PETA (People For The Ethical Treatment Of Animals) even put up a website with a picture of fried chicken next to a picture of Auschwitz, with a caption saying: “The New Holocaust.”  See? Visiting Colonel Sanders and killing people in gas chambers are one and the same and if you don’t agree, you are as bad as Hitler.

Is today’s generation aware of what actually happened in the genuine holocaust of German history? Did you know that Jews were slaughtered, not because they were accidentally bombed, but because they were rounded up for the specific purpose of having their entire race exterminated?  Did you know the death tally reached 6 million? Did you hear about the gassings which included women and children? How about babies thrown alive into ovens?  And people are comparing this to Presidents Obama and Bush? Or to policemen who ask for a driver’s license? Or Republicans showing enthusiasm over fighting terrorists? This would be funny if it weren’t such dangerous, destructive ignorance.

Having acknowledged the foolish misuse of “Nazi concern,” there are legitimate comparisons to Hitler and Nazism in America today. If you really need to make such an analogy, some pertinent facts are in order. No, we cannot find any parallel to the latter deeds or the Final Solution and it is disgraceful when Republicans or Democrats use a word like “Nazi” as a quick, lazy method of disgracing people merely because they hold an alternative ideology. However, to place that comment in careful, delicate, specific qualification, the unfair comparison is limited to the actions of the SS and their venomous death camps.  This does not mean we should ignore the early years of the Nazi movement in its embryonic form. When examining how fascists came into power gradually, some chilling familiarity is unavoidable.

Euthanasia serves as one immediate example: Mentally challenged people were quietly, systematically put to death so that Germans could foster quality lives who contributed something useful to society. Such actions were preceded with talk about selective breeding. No, this has not exactly happened yet in America but we have come dangerously close. Margaret Sanger, the much admired founder of Planned Parenthood, also believed in genetic breeding. She even had Hitler’s eugenicist write an article for her Birth Control Review.

Of course, before Hitler could get away with these deeds, he had to suppress free speech. He accomplished this by making himself popular and he made himself popular by promising to redistribute wealth amongst the rich and poor. Does any of this sound at least a little bit familiar?

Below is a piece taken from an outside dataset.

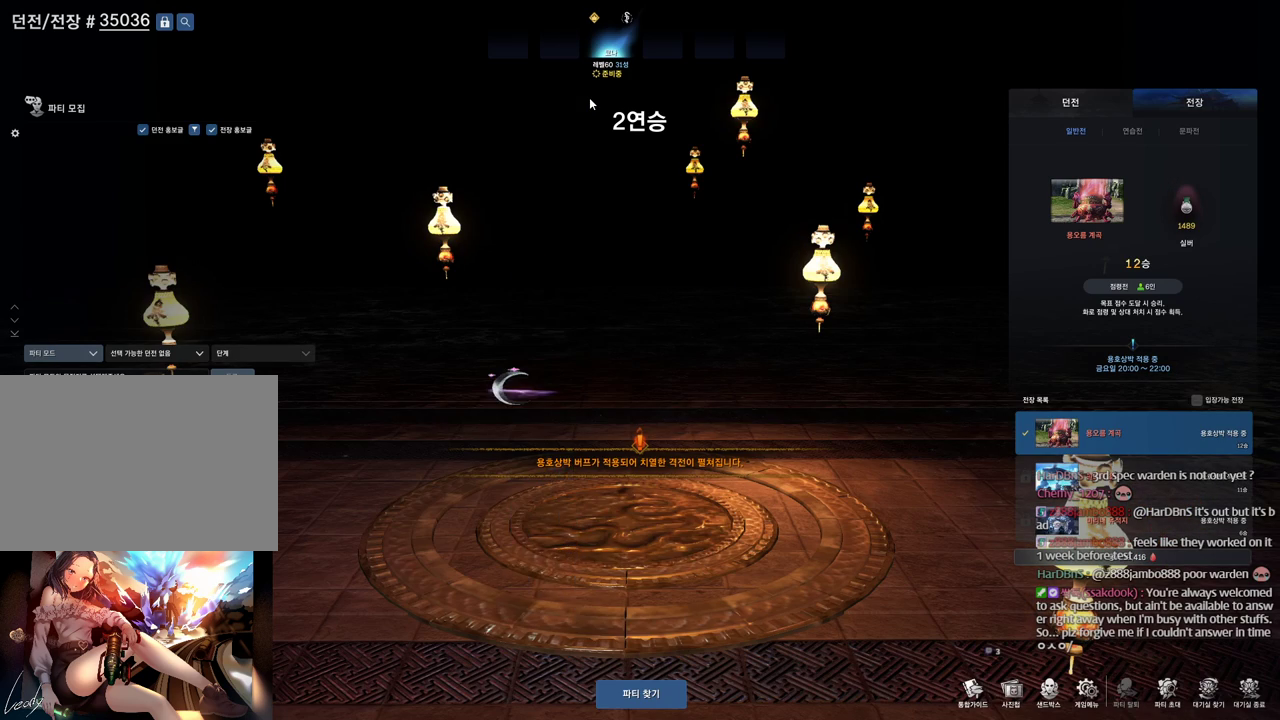
{"keys": [], "mouse": [], "events": []}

To give both Democrats and Republicans a bit of a break, people are often unaware of what the extreme factions in their own party advocate, so it would be inappropriate to paint everybody with a sweeping brush here, but please think for a moment:  Of the two major parties, which one advocates Partial Birth Abortion?  Which one wanted to see Terri Shivo put to death? Which one encourages the suppression of free speech by shouting down guest speakers on college campuses, or seeking laws such as the Fairness Doctrine?  And who vilifies the rich with promises of mandatory wealth redistribution?  Who behaves like a modern day Neville Chamberlain, seeking to have peace talks with Ahamadinnejad, the snake like dictator who brags openly about his desire to annihilate the Jewish race? If we really want to locate a smaller, budding version of fascist type thought, or people who placate to Nazi style values, do we find it amongst those on the right or those on the left?

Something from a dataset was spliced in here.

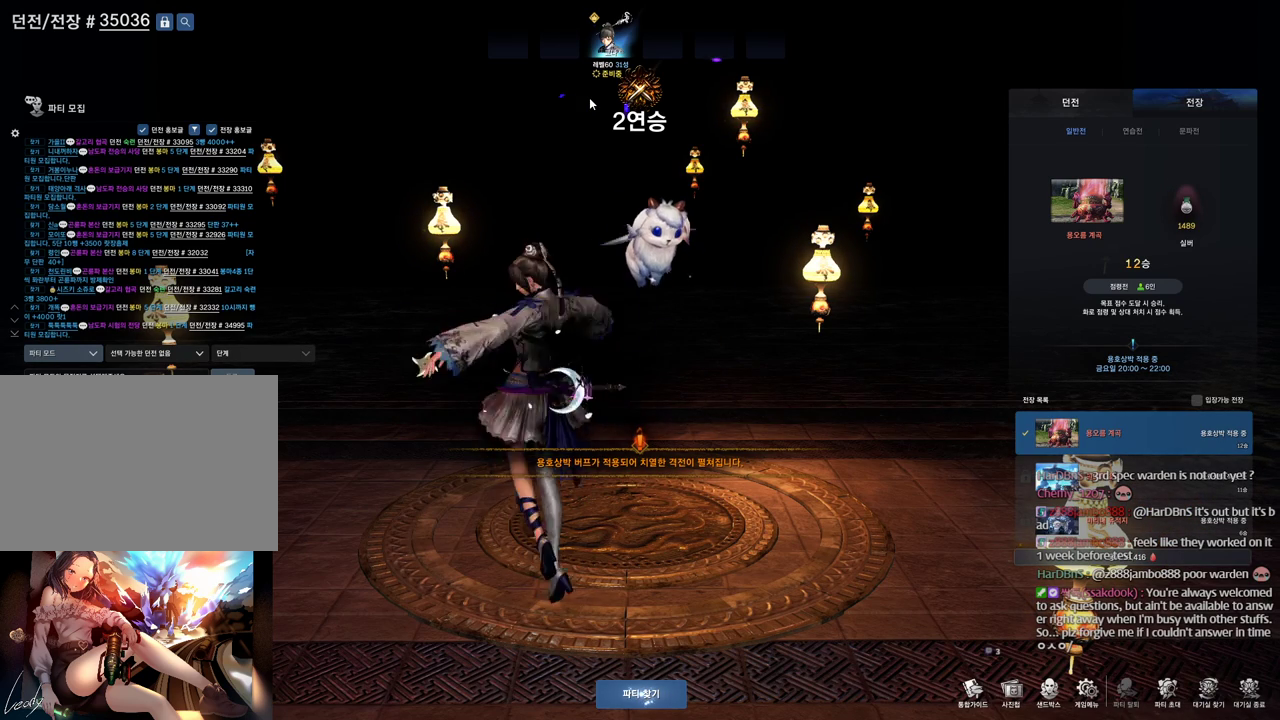
{"keys": [], "mouse": [], "events": []}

Once again, most Americans, be they liberal or conservative, are in agreement (for now at least) that the final, ultimate accomplishments of the latter Nazis must be opposed and it is unfair for either side to compare political opponents to horrific war crime atrocities.  At the same time, we’d be well served to also study the early winds of fascist laced ideology. History, after all, has an uncanny way of repeating itself and seemingly harmless beliefs tend to get out of control like wild fire. Such a warning may not pass the Politically Correct litmus test of “toning down the rhetoric” but perhaps it is best to pay less attention to the tone of a remark and more attention to whether or not the remark happens to be true.